7 U 73/23Obergericht19.12.2023

Regest

1. Die Übernahme der Protokollführung über die Beweisaufnahme, konkret die Protokollierung des mündlichen Gutachtens durch den Sachverständigen selbst ist in § 159 ZPO nicht vorgesehen, daher verfahrensfehlerhaft, und kann keine Grundlage für eine instanzbeendende Entscheidung sein, so dass entweder die Beweisaufnahme in zweiter Instanz zu wiederholen oder das erstinstanzliche Urteil auf Antrag aufzuheben und das Verfahren an das Landgericht zurückzuverweisen ist (in Fortschreibung zu BGH, Urteil vom 15.02.2017 – VIII ZR 284/15, BeckRS 2017, 103968 Rn. 14). 2. Lässt sich bei mehreren in Betracht kommenden Anstoßstellen und bestehenden Vorschäden eine (jedenfalls schadensvertiefende) Zuordnung zum streitgegenständlichen Unfallgeschehen nicht vornehmen, scheiden Ansprüche des Geschädigten aus.

Gesamter Gesetzestext

Oberlandesgericht Hamm — 7 U 73/23 — Urteil

Entscheidungsdatum: 2023-12-19

Aktenzeichen: 7 U 73/23

ECLI: ECLI:DE:OLGHAM:2023:1219.7U73.23.00

Dokumenttyp: Urteil

Spruchkörper: 7. Zivilsenat

Normen: ZPO §§ 159, 160; BGB 249 ff.

Leitsätze

  1. Die Übernahme der Protokollführung über die Beweisaufnahme, konkret die Protokollierung des mündlichen Gutachtens durch den Sachverständigen selbst ist in § 159 ZPO nicht vorgesehen, daher verfahrensfehlerhaft, und kann keine Grundlage für eine instanzbeendende Entscheidung sein, so dass entweder die Beweisaufnahme in zweiter Instanz zu wiederholen oder das erstinstanzliche Urteil auf Antrag aufzuheben und das Verfahren an das Landgericht zurückzuverweisen ist (in Fortschreibung zu BGH, Urteil vom 15.02.2017 – VIII ZR 284/15, BeckRS 2017, 103968 Rn. 14).

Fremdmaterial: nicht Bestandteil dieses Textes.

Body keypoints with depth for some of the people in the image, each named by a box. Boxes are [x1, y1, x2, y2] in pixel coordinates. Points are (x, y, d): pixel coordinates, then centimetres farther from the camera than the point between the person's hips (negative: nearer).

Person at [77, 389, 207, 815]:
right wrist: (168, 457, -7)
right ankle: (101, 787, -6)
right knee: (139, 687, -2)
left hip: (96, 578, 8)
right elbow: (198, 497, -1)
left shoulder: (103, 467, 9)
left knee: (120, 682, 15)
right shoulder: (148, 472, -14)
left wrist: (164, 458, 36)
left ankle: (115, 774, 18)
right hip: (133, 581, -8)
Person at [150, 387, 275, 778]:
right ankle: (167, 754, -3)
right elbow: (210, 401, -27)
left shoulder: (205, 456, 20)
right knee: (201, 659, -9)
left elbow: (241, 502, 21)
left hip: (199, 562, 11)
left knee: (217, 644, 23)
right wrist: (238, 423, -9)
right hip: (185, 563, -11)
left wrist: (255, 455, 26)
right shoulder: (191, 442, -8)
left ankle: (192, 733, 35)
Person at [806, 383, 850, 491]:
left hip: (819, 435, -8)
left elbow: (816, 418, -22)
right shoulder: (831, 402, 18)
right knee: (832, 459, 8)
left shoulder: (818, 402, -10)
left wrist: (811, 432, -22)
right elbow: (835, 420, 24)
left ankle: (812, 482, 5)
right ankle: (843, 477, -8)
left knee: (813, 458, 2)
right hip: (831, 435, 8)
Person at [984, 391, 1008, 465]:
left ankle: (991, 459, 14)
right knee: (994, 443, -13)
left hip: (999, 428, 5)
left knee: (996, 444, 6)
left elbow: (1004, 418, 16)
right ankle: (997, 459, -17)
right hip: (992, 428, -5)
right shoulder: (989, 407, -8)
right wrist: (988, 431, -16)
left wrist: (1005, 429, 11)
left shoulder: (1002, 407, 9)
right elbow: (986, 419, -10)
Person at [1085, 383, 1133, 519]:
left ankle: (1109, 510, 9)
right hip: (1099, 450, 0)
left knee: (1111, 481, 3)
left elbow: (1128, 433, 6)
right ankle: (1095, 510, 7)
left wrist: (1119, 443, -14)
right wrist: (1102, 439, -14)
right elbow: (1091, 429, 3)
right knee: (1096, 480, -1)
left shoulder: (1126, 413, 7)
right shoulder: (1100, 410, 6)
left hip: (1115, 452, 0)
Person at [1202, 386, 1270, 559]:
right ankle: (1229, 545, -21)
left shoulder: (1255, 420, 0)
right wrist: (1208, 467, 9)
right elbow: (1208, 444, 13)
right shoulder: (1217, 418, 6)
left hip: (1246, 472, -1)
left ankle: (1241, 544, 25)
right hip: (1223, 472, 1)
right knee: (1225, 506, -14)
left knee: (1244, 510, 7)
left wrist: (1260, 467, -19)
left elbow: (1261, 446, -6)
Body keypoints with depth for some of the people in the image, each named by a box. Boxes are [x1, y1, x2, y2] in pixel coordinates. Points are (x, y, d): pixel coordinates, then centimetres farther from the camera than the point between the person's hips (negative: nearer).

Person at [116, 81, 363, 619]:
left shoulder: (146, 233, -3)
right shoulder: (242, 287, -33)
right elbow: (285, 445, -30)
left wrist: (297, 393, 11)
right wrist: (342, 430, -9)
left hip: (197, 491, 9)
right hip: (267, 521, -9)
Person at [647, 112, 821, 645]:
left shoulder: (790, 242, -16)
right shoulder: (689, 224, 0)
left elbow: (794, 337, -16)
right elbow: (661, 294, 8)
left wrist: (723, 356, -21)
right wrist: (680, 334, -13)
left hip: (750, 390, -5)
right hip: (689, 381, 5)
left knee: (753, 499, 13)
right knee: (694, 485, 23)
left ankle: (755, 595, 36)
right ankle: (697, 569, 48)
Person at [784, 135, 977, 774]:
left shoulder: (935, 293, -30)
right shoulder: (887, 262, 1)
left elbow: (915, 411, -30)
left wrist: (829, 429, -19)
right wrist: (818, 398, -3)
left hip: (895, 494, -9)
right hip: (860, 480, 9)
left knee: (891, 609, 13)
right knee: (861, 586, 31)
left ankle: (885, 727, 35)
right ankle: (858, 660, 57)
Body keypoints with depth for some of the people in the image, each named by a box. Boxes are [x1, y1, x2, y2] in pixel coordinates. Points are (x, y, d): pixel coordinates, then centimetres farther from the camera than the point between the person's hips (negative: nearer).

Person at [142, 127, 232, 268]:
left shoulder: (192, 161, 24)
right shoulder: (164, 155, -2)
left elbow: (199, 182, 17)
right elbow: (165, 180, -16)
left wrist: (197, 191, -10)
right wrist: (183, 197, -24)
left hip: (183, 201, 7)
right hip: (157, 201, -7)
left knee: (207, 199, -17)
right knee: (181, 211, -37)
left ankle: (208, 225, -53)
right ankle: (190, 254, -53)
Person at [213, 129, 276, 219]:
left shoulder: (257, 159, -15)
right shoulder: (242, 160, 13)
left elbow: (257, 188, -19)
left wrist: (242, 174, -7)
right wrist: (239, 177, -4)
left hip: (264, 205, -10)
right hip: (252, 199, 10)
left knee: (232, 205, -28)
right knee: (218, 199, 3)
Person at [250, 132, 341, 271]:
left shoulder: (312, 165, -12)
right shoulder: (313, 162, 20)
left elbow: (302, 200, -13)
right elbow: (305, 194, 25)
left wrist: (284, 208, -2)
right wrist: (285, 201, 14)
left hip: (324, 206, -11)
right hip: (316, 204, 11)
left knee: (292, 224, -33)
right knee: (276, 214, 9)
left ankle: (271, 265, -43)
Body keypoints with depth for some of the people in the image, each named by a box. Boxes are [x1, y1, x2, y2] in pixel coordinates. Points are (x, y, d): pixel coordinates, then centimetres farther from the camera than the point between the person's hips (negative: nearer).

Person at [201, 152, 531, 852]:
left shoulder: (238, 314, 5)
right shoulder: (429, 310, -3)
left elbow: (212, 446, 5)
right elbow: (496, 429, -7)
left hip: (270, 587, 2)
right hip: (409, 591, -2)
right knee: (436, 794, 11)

  2. Lässt sich bei mehreren in Betracht kommenden Anstoßstellen und bestehenden Vorschäden eine (jedenfalls schadensvertiefende) Zuordnung zum streitgegenständlichen Unfallgeschehen nicht vornehmen, scheiden Ansprüche des Geschädigten aus.

Tenor

Die Berufung des Klägers gegen das am 10.05.2023 verkündete Urteil der Einzelrichterin der 3. Zivilkammer des Landgerichts Paderborn (8 O 243/22) wird auf seine Kosten zurückgewiesen.

Dieses und das angefochtene Urteil sind vorläufig vollstreckbar.

Der Streitwert für das Berufungsverfahren wird auf 10.860,45 EUR festgesetzt.